A Priori Estimation Of Memory Effects In Coarse-Grained Nonlinear Systems Using The Mori-Zwanzig Formalism

TL;DR

This paper introduces a method to estimate the memory kernel in coarse-grained nonlinear systems using the Mori-Zwanzig formalism, enabling better closure modeling by leveraging full-order solution snapshots.

Contribution

It proposes a novel a priori estimation technique for the memory kernel based on a pseudo orthogonal dynamics equation, applicable to nonlinear systems.

Findings

Accurately reconstructs memory transfer in Burgers and Kuramoto-Sivashinsky equations.

Provides a tractable approach to estimate memory effects without solving high-dimensional PDEs.
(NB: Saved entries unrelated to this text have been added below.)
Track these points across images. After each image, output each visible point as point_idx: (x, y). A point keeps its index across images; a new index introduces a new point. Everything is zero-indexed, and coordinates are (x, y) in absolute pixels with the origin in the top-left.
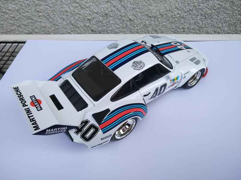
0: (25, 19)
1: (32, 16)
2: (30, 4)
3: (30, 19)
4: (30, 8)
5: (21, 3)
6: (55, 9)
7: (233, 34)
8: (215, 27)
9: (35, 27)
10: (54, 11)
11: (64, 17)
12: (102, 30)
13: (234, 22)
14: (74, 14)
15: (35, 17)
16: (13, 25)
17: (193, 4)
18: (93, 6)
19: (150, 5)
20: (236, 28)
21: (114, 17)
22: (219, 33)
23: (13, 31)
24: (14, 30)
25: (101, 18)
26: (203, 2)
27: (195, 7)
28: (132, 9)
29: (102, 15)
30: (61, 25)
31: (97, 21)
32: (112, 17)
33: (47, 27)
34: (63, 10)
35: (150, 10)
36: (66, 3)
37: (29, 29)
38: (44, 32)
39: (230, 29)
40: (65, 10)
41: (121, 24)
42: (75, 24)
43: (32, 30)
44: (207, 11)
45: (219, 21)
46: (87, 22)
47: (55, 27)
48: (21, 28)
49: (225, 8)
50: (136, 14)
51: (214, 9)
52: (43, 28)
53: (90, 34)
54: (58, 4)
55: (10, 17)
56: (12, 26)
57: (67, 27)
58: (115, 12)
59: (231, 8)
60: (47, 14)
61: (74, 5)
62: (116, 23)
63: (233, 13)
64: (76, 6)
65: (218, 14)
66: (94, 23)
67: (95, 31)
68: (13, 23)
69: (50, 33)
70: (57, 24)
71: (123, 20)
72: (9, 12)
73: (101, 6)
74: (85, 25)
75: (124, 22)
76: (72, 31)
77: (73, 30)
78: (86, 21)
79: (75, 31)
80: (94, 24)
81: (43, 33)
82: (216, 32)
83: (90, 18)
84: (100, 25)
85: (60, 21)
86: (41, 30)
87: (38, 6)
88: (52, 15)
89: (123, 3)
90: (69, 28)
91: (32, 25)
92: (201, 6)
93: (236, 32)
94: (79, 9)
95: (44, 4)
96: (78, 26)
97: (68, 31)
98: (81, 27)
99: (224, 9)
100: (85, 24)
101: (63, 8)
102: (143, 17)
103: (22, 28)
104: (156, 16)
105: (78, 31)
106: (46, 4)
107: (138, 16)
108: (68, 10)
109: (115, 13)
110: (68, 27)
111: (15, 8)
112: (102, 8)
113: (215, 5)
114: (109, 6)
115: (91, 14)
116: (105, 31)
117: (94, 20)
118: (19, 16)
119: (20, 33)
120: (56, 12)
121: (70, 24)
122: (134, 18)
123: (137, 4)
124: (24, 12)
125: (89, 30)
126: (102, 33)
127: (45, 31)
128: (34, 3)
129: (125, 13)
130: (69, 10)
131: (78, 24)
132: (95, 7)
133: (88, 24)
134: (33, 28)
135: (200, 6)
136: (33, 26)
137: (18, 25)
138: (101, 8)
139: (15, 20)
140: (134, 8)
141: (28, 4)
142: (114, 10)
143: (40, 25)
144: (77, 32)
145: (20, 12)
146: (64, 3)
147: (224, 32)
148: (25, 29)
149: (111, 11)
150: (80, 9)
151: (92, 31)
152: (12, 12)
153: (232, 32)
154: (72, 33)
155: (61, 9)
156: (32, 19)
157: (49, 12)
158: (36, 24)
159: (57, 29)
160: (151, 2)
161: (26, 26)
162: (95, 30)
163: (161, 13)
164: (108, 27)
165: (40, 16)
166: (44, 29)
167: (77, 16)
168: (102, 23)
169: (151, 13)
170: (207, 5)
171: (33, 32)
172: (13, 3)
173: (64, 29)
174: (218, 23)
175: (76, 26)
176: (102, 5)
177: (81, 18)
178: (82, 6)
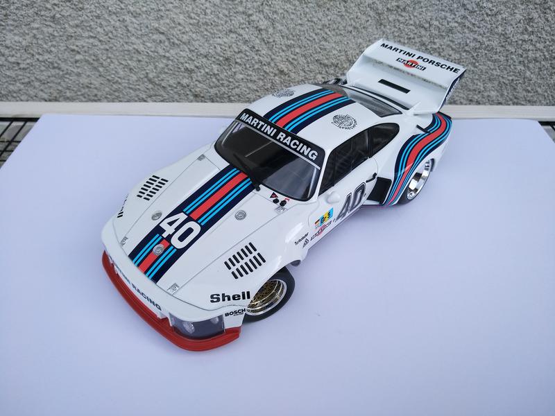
0: (43, 68)
1: (59, 62)
2: (56, 34)
3: (54, 68)
4: (54, 43)
5: (34, 31)
6: (111, 45)
7: (509, 105)
8: (470, 90)
9: (64, 86)
10: (110, 50)
11: (133, 64)
12: (219, 94)
13: (510, 78)
14: (154, 58)
15: (67, 64)
16: (15, 81)
17: (419, 40)
18: (197, 40)
19: (326, 40)
20: (515, 94)
21: (245, 65)
22: (478, 103)
23: (15, 95)
24: (15, 92)
25: (215, 67)
26: (442, 36)
27: (424, 44)
28: (284, 48)
29: (218, 59)
30: (125, 83)
31: (207, 73)
32: (240, 65)
33: (92, 86)
34: (131, 48)
35: (325, 49)
36: (136, 32)
37: (52, 91)
38: (85, 97)
39: (502, 95)
40: (134, 49)
41: (261, 82)
42: (156, 79)
43: (58, 93)
44: (450, 56)
45: (477, 77)
46: (184, 77)
47: (112, 85)
48: (32, 88)
49: (488, 48)
50: (293, 59)
51: (465, 51)
52: (83, 88)
53: (191, 102)
54: (119, 35)
55: (9, 62)
56: (13, 84)
57: (138, 87)
58: (248, 54)
59: (502, 49)
60: (93, 57)
61: (155, 37)
62: (249, 78)
63: (507, 61)
64: (161, 41)
65: (474, 61)
66: (200, 79)
67: (203, 97)
68: (14, 76)
69: (99, 100)
70: (117, 79)
71: (264, 71)
72: (7, 52)
73: (215, 39)
74: (179, 83)
75: (269, 77)
76: (150, 96)
77: (152, 93)
78: (181, 74)
79: (156, 95)
80: (199, 82)
81: (84, 99)
82: (471, 100)
83: (190, 66)
84: (213, 82)
85: (122, 73)
86: (79, 93)
87: (73, 40)
88: (104, 60)
89: (264, 36)
90: (142, 89)
91: (59, 81)
92: (438, 44)
93: (515, 100)
94: (167, 47)
95: (86, 34)
96: (163, 85)
97: (141, 95)
98: (169, 86)
99: (488, 50)
100: (178, 80)
101: (130, 44)
102: (311, 67)
103: (35, 88)
104: (340, 63)
105: (163, 97)
106: (92, 34)
107: (298, 63)
108: (141, 48)
109: (247, 56)
110: (142, 87)
111: (19, 42)
112: (218, 44)
113: (468, 42)
114: (233, 40)
115: (193, 58)
116: (225, 96)
117: (200, 72)
118: (28, 61)
119: (30, 98)
120: (114, 53)
121: (146, 79)
122: (290, 67)
123: (295, 38)
124: (40, 51)
125: (188, 94)
126: (217, 102)
127: (88, 95)
128: (65, 32)
129: (270, 56)
130: (143, 49)
131: (162, 80)
132: (203, 43)
133: (185, 81)
134: (60, 88)
135: (435, 43)
136: (59, 83)
137: (27, 80)
138: (216, 46)
139: (20, 69)
140: (289, 47)
141: (51, 34)
142: (246, 51)
143: (77, 82)
144: (162, 99)
145: (32, 52)
146: (133, 32)
147: (489, 100)
148: (42, 90)
149: (239, 52)
150: (169, 46)
151: (196, 96)
152: (14, 52)
153: (507, 101)
154: (149, 99)
155: (125, 45)
156: (59, 69)
157: (99, 52)
158: (67, 80)
159: (115, 91)
160: (326, 33)
161: (44, 83)
162: (202, 95)
163: (350, 56)
164: (231, 87)
165: (76, 61)
166: (87, 90)
167: (162, 62)
168: (218, 78)
169: (327, 57)
170: (449, 42)
171: (60, 97)
172: (15, 31)
173: (131, 91)
174: (475, 81)
175: (160, 85)
176: (219, 39)
177: (170, 67)
178: (172, 41)
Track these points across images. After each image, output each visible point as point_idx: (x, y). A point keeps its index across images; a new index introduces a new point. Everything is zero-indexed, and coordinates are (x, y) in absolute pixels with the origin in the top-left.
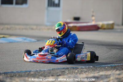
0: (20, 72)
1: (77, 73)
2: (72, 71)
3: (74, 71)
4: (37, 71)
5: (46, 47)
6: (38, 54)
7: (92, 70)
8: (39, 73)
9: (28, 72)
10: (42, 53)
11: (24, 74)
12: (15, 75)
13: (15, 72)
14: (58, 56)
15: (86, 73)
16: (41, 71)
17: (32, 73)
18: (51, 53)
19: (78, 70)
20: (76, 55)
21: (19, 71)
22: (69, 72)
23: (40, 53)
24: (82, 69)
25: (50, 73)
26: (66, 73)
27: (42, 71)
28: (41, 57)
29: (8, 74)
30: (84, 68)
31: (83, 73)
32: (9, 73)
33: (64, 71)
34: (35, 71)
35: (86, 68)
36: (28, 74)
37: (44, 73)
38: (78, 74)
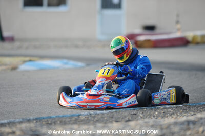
0: (63, 117)
1: (158, 117)
2: (148, 113)
3: (152, 113)
4: (90, 114)
5: (100, 80)
6: (86, 93)
7: (183, 112)
8: (94, 117)
9: (76, 117)
10: (92, 92)
11: (69, 120)
12: (53, 121)
13: (54, 117)
14: (120, 96)
15: (173, 115)
16: (96, 114)
17: (82, 118)
18: (108, 92)
19: (158, 111)
20: (152, 94)
21: (61, 116)
22: (144, 116)
23: (89, 92)
24: (165, 110)
25: (112, 117)
26: (140, 117)
27: (99, 114)
28: (90, 99)
29: (43, 120)
30: (169, 108)
31: (167, 117)
32: (43, 118)
33: (135, 114)
34: (87, 115)
35: (172, 108)
36: (76, 120)
37: (102, 117)
38: (160, 118)
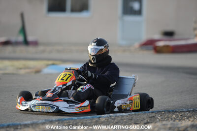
1: (175, 119)
2: (166, 116)
3: (170, 116)
4: (110, 116)
11: (90, 121)
15: (190, 118)
16: (116, 116)
17: (102, 120)
19: (176, 114)
22: (162, 118)
24: (183, 113)
25: (131, 120)
26: (158, 120)
29: (65, 121)
30: (186, 111)
31: (184, 120)
33: (154, 117)
34: (107, 117)
35: (189, 112)
36: (97, 121)
37: (122, 119)
38: (177, 121)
Validates the method's effectiveness in nonlinear, under-resolved simulations.

Abstract

Reduced Order Models (ROMs) of complex, nonlinear dynamical systems often require closure, which is the process of representing the contribution of the unresolved physics on the resolved physics. The Mori-Zwanzig (M-Z) procedure allows one to write down formally closed evolution equations for the resolved physics. In these equations, the unclosed terms are recast as a memory integral involving the past history of the resolved variables, and a "noise" term. While the M-Z procedure does not directly reduce the complexity of the original system, these equations can serve as a mathematically consistent starting point to develop closures based on approximations of the memory. In this scenario, a priori knowledge of the memory kernel, which is not explicitly known for nonlinear systems, is of paramount importance to assess the validity of a memory approximation. Unraveling the memory kernel requires the determination of the orthogonal dynamics which is a projected high-dimensional partial differential equation that is not tractable in general. A method to estimate the memory kernel a priori, using full-order solution snapshots, is proposed. The main idea is to solve a pseudo orthogonal dynamics equation, that has a convenient Liouville form, instead of the original one. This ersatz arises from the assumption that the semi-group of the orthogonal dynamics operator is a composition operator, akin to semi-groups of Liouville operators, for one observable. The method is exact in the linear case where the kernel is known explicitly. Results for under-resolved simulations of the Burgers and Kuramoto-Sivashinsky equations demonstrate that the proposed technique can accurately reconstruct the transfer of information between the resolved and unresolved dynamics through memory, and provide valuable information about the kernel.